There are so many academic papers on the subject and an avalanche of opinions; some more informed than others. I am not here to preach. For one I am not an Oracle.
The Roman philosopher Seneca said : “Res tantum valet quantum vendi potest” or “A thing is worth only what someone else will pay for it”. And here lies the crux of the matter.
Helicopter money will keep favouring growth names. It will also keep volatility subdued (but not risk) and markets extremely fragile to downside multi standard deviation moves. Value investing is not totally dead but I cannot see how it will come back from the twilight zone easily. For one, the new generation of investors (the Robinhood crowd) are “brand” investors without any valuation metrics in mind when they hit the buy button. The older generation will not take risks; their bond holdings are about to yield negative and they will hold on to what is left of their principal.

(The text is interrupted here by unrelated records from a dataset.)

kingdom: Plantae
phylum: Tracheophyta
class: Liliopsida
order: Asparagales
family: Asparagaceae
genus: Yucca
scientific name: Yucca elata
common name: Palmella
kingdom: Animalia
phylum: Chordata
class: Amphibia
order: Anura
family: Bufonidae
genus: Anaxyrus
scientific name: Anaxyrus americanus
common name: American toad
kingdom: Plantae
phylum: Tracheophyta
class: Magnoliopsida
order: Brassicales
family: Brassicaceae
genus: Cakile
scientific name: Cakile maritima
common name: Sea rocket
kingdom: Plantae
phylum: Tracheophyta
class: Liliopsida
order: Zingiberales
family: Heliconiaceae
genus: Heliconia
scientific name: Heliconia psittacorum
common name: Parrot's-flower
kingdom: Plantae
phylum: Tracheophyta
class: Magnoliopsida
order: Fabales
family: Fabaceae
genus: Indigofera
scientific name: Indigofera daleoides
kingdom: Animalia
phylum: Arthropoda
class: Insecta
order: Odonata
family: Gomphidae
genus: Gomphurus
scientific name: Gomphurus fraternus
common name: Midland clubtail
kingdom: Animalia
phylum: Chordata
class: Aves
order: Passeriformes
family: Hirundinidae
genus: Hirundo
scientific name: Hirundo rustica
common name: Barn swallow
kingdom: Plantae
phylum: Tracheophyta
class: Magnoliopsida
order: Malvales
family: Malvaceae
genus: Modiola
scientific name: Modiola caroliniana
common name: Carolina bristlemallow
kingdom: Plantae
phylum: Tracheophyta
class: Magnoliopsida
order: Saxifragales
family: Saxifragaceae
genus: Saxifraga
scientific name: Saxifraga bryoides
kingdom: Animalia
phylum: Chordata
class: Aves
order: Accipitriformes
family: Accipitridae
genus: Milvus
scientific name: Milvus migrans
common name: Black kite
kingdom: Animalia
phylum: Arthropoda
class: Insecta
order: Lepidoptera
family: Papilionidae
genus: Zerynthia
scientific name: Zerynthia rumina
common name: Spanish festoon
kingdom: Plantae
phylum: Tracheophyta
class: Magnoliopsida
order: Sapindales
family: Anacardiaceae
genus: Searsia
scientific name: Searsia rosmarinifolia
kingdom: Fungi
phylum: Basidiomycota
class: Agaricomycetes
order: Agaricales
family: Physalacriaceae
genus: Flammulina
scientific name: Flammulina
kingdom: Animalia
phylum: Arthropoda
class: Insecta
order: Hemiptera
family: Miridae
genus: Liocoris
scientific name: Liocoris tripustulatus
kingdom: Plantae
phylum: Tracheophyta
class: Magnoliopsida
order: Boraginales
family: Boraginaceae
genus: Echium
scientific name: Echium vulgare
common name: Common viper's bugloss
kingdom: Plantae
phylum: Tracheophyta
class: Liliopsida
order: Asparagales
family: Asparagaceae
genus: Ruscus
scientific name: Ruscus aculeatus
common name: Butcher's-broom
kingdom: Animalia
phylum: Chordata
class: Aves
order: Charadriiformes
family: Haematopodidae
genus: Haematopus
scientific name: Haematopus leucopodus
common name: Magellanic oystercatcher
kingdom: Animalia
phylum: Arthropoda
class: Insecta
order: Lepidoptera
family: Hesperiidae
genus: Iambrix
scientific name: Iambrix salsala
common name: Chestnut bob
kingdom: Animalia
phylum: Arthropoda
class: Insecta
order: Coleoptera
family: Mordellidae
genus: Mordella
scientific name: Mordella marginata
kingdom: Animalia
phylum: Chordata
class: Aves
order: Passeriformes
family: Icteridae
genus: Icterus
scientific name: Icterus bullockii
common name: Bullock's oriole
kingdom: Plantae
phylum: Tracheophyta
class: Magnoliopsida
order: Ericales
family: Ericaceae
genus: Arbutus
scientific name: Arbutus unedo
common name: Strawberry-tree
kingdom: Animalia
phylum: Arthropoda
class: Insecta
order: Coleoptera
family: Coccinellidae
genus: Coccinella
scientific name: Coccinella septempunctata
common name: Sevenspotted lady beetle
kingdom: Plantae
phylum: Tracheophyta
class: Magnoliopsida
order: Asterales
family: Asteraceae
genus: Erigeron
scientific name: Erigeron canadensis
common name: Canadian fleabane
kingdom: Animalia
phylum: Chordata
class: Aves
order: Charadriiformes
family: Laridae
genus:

And the rest will hang on for dear life on the passive index strategies (favouring growth) hoping the miraculous Fed put does not expire before they retire.
So what is the value of value ? For choice, I will go with Seneca. It is what most investors will pay for and it currently looks to be a discount to growth. Now and in the near-medium term. And the only way to navigate any potential shift back into value is not hope or belief. Rigid beliefs in investment themes is one of the worst mistakes investors can make. The way to follow and trade back into value is via systematic, quantitatively driven methods of allocating capital between equity factors that have persistent trends.
When the herd votes value, vote with them; not before.